**Saved data entries**
/---
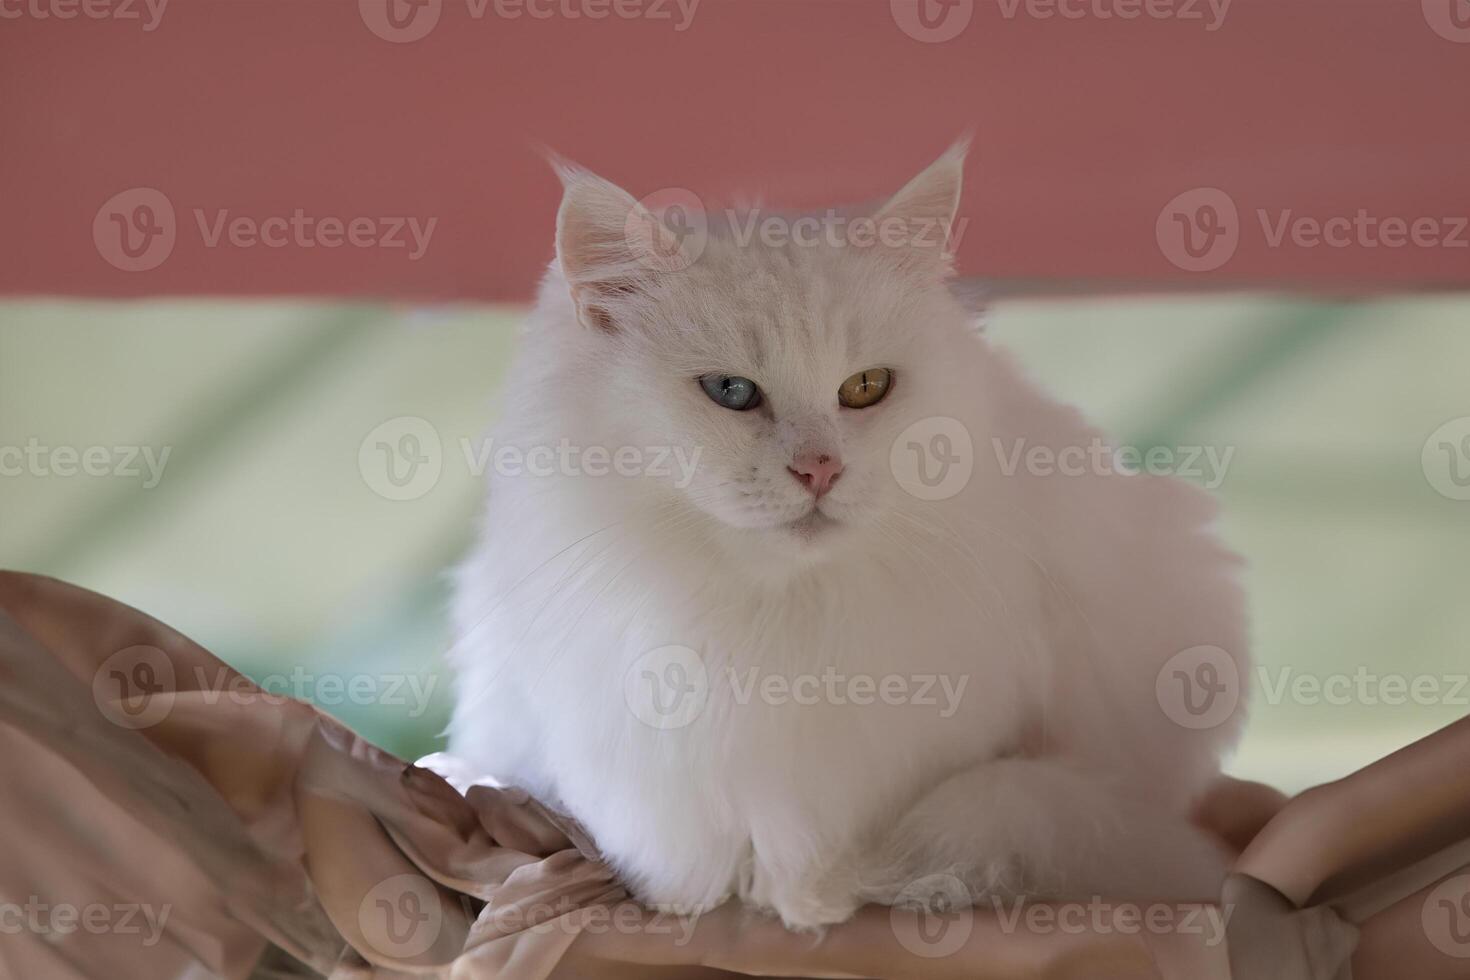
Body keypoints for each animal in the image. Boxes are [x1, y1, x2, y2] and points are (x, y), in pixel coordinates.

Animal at [443, 143, 1240, 928]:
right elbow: (677, 846)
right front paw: (684, 902)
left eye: (865, 388)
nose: (819, 469)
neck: (774, 611)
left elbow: (827, 845)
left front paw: (810, 902)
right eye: (731, 391)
\---
**ASSIGNED TASK**
If a line in the entries holds the word "right", count it. Report the total only.

**ANSWER SECTION**
3